University Medical Center Groningen, University of Groningen, Department of Anaesthesiology, Groningen, Netherlands
 
Background and Goal of Study: The Masimo Radical 7 (V7.6.0.1, Masimo Corp, Irvine, USA) pulse co-oximeter® uses multi-wave length spectrophotometric analysis (sensor R2-25) to calculate total hemoglobin concentration (SpHb). SpHb is monitored continuously and non-invasively, which may reveal advantages over invasive, snap-shot hemoglobin concentration (Hbin) monitoring. We compared SpHb and Hbin during surgery for major hepatic resection.
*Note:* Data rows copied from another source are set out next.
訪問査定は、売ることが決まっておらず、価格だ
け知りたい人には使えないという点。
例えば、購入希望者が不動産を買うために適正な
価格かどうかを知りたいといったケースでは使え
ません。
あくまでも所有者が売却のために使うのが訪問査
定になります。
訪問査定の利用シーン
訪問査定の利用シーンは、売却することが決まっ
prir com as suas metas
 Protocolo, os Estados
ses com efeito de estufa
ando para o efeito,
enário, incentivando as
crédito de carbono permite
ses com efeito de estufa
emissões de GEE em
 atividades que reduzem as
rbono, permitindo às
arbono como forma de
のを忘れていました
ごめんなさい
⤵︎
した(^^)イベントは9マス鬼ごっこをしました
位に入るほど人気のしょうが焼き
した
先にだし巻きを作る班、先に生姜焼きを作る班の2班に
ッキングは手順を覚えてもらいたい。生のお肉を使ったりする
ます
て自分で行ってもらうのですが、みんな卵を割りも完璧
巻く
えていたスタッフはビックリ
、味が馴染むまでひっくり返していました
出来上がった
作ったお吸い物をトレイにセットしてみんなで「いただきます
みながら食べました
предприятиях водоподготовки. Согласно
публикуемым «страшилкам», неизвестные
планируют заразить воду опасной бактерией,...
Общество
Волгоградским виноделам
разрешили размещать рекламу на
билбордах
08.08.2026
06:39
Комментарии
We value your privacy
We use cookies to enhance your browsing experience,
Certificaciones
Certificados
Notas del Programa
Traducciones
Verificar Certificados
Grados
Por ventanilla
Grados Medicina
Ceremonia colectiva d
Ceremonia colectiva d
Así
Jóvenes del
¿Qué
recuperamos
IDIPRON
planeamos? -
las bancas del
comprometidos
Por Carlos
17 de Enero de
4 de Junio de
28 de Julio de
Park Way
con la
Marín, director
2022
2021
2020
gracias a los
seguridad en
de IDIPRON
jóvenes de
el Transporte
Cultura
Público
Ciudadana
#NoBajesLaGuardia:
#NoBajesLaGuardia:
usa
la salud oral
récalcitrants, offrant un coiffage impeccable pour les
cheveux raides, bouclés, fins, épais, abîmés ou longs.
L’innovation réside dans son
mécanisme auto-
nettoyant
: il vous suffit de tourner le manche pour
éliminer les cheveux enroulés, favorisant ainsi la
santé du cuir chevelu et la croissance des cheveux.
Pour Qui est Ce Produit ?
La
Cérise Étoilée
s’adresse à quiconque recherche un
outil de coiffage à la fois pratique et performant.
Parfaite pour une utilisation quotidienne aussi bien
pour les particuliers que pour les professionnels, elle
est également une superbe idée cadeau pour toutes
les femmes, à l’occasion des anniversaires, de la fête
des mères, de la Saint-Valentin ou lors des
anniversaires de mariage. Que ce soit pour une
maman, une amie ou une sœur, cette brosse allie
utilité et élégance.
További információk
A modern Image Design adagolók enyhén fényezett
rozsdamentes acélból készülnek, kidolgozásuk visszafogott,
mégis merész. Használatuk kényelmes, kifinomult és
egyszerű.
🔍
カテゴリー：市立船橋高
Materials and Methods: After local EC approval, 17 patients undergoing hepatic resection were included. Central venous blood samples were drawn every 30 min and analyzed using ABL 800 Flex (Radiometer GmbH, Copenhagen, Denmark). SpHb and Hbin were correlated and a regression curve was plotted. Prediction error analysis was done. Change in trend direction between consecutive Hbin measures in correspondence with a change in SpHb trend direction was studied.
Results and Discussion: 306 data points were obtained. Mean duration of surgery was 426 min (± 97 min) and median blood loss was 420 ml (range 50 - 1500 ml). Hbin ranged from 4.8 to 9.5 mmol/L and SpHb ranged from 4.5 to 9.5 mmol/L. Mean Hbin and SpHb was 7.5±0.9 mmol/L and 7.2 ± 1.0 mmol/L, respectively. Regression was significant between SpHb and Hbin (p< 0.01, R² linear=0.348, fig.1).
[Correlation between SpHb and invasive Hb]
Pearson Correlation=0.59. Compared to Hbin, SpHb showed a median prediction error (=bias) of 3.4% (SD 1.0%) revealing a slight underestimation. Median absolute prediction error is 9.4% (SD 5.8%) revealing a moderate bias. Pulse co-oximetry failed to adequately predict the trend of changes in hemoglobin concentration at a threshold value of 0.3 mmol/L (good trend=51.2%; false trend=48.8%).
Conclusion(s): SpHb showed a significant relation and moderate correlation with Hbin. SpHb slightly underestimated Hbin with moderate bias. In patients undergoing major hepatic resection, SpHb might become an alternative for Hbin. Further studies have to reveal if SpHb might replace Hbin in its current version.